I’ve always loved this. She didn’t tell them to save it for a rainy day or to spend it wisely. Instead, she told them not to fritter away the gift on some boring day to day essentials like bread and toilet paper. In other words …go on, treat yo’self. She not only gave the girls permission to spend it on something fun, something beautiful, something pleasurable, something unnecessary, she actually required them to.
HOW ARE YOU SPENDING YOUR TIME?
It struck me the other day that we can apply this same advice to the gift of time and how we spend it.
When you find yourself with an hour of free time, in a quiet house without appointments, plans or urgent to-dos….how do you spend it? Doing something practical and necessary? Clearing your inbox? Folding laundry? Catching up on text messages? Cleaning out the fridge? Re-organising your kid’s sock drawer?
PERMISSION FOR PLEASURE
If so, let me issue you with an invitation. When you next find yourself with the gift of some time to yourself, don’t spend it on groceries.
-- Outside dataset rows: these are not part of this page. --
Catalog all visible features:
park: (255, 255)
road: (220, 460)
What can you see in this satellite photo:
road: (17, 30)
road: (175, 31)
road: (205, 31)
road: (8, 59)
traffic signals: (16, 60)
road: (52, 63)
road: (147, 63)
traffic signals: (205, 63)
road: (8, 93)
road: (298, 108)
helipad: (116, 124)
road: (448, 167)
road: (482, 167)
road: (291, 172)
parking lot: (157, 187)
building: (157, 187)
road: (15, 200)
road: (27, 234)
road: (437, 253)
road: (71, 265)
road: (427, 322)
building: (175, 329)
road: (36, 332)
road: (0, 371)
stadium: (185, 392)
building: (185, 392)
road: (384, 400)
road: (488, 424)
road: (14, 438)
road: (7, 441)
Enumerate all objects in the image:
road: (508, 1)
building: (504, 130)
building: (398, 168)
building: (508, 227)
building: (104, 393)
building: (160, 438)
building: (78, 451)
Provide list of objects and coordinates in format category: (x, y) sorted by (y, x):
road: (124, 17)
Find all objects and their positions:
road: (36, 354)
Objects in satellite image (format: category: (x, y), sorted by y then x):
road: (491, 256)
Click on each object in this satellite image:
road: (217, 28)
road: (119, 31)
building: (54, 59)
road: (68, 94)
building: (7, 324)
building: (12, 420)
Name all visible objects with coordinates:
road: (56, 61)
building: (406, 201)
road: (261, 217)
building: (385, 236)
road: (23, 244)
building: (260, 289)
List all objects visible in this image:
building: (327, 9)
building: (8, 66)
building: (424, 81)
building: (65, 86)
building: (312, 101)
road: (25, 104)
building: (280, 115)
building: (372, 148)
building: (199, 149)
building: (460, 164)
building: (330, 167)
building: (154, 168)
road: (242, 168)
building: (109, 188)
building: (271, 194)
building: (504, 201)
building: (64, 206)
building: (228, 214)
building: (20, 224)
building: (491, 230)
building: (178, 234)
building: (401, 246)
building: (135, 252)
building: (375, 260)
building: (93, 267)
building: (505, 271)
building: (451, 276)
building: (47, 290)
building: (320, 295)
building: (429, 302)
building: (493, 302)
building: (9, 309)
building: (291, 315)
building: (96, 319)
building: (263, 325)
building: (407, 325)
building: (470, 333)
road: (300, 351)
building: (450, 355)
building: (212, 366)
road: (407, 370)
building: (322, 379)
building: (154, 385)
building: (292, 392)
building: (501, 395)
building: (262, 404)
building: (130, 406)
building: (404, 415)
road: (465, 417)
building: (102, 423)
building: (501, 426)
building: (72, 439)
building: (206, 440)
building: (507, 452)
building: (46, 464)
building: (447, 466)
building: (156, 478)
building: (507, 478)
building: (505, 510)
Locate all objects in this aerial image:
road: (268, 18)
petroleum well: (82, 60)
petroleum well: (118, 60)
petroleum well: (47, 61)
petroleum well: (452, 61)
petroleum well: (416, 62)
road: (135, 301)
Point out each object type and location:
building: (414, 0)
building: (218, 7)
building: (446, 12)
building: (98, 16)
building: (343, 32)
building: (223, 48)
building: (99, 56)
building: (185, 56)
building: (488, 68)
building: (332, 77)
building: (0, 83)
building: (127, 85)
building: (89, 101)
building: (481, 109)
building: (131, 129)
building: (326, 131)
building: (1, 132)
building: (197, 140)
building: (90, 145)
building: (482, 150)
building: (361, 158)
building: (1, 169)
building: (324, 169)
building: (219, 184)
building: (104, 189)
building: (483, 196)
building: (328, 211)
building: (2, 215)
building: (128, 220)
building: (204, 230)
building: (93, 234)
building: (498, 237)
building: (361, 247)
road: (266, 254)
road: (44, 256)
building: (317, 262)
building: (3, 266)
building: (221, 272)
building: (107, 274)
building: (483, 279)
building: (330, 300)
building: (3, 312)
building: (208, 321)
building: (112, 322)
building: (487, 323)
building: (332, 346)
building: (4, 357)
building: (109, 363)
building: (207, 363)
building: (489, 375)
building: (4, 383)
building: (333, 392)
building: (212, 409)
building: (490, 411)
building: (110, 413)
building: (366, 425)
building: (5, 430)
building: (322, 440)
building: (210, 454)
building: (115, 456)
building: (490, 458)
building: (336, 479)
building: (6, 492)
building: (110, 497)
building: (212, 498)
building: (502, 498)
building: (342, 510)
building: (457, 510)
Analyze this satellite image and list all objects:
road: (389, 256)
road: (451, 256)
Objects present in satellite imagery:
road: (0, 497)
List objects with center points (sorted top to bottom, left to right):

Instead, treat yo’self. Do something indulgent. Something beautiful. Something that has nothing to do with practicality or necessity. Take a bath in the afternoon. Page through a book of poetry. Get that old palette of paints out. Make a cup of tea and call your best friend. Get back in bed and eat a chocolate croissant. Watch reruns of Sex and The City in your undies. Play. Relax. Enjoy. Truly treat yourself.
AN INVESTMENT IN JOY
What’s amazing about this approach is that when you give yourself permission to be free from practical concerns and responsibilities and instead, make pleasure the priority, it renews you.
It liberates you from the grind of the mundane and gives you a lift. It’s an investment in joy. And that, my friend, pays dividends that productivity (AKA a tidy sock drawer) never will.